Başbakan’ı örnek verdi
Ceyda Karan ise ifadesinde şunları söyledi: “Amacım, Türkiye’nin müttefiki olan bir ülkenin uğradığı terör saldırısı karşısında, tıpkı Başbakan’ın, ifade özgürlüğünü savunmak üzere Paris’e giderek yürüyüşe katılarak sergilediği dayanışmanın bir benzerini, bir basın mensubu olarak sergilemektir. Yaşam hakkına yönelik her türlü saldırıya karşı, içinde saldırganlık, hakaret ya da şiddet içermeyen herhangi bir düşüncenin dile getirilmesini desteklemektir. Din ve vicdan özgürlüğü ile ifade özgürlüğü arasında öncelik kurmadım.”
İddia ispatlanmış değil
Avukat Bülent Utku, dosyada tek tip şikâyet dilekçelerinin olduğuna dikkat çekti. Dilekçelerdeki, Hz. Peygamber’in çiziminin yasaklandığı yönündeki iddianın ispatlanamadığını vurguladı: “Müvekkilin eyleminin suç olup olmadığının tespiti, İslam ulemasının yaklaşımına göre değil, ceza yasası kıstaslarına göre olacaktır. Yazarlarımız 216. maddeyle suçlanıyor. Bu suçun oluşması için iki halkın birbirlerine karşı kışkırtılması gerekir.”
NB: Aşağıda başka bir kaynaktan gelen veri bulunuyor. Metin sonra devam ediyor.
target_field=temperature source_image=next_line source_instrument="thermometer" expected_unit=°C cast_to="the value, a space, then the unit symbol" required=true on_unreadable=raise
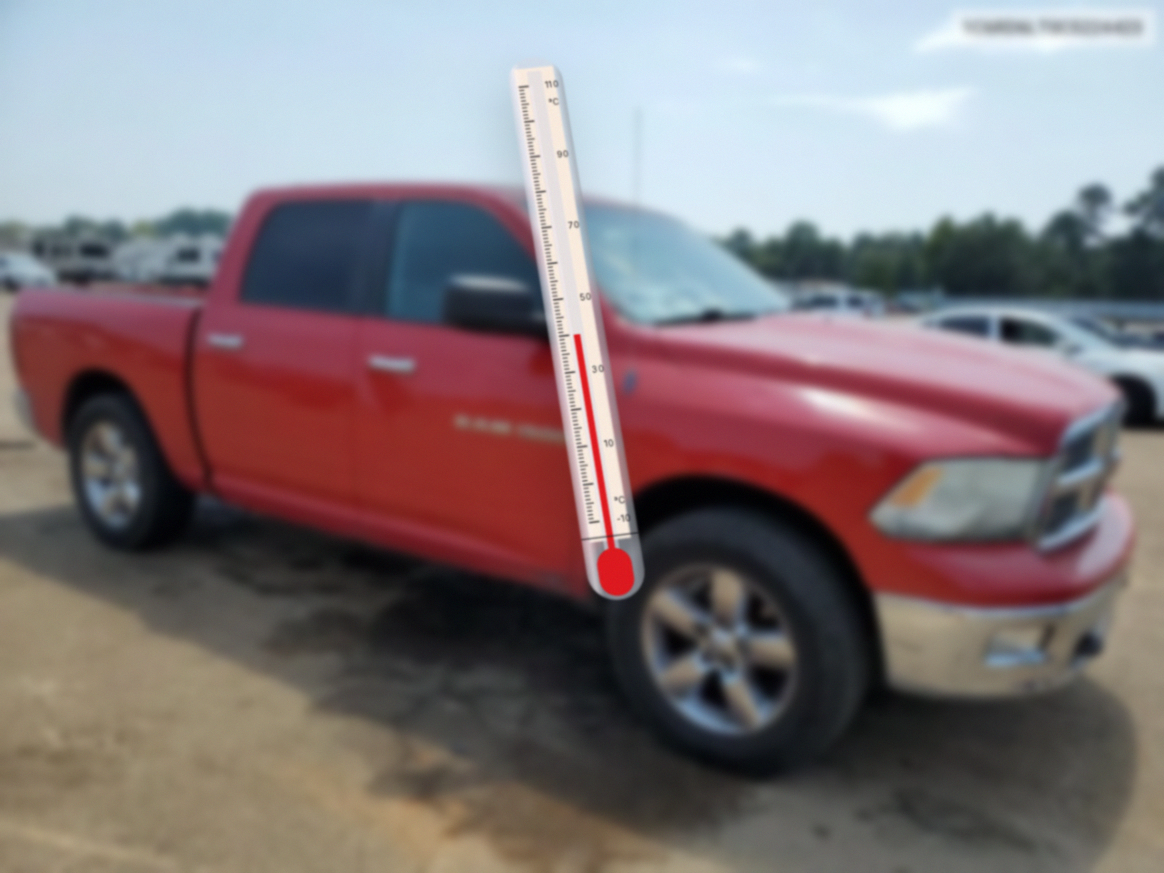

Hakaret değil barış çağrısı
Utku ve Pekin, savcıya, takipsizlik kararı verilmesi talebiyle, 9 sayfalık bir dilekçe de sundu. Dilekçede, “Bir insanın ya da bir peygamberin cinayetlere üzüldüğünü ifade etmek hakaret ya da saldırı oluşturmaz. Müvekkillerin dayanıştığı insanlar, tam 12 silahsız arkadaşlarını henüz bir hafta önce terör saldırısında kaybetmiş insanlardır. Buna rağmen kin tutmamakta, ‘Eğer siz üzgünseniz, her şey affedildi’ diyecek kadar insani bir tavır almayı başarmaktadırlar. Barış ve diyalog yanlısı bir yayın söz konusudur” denildi.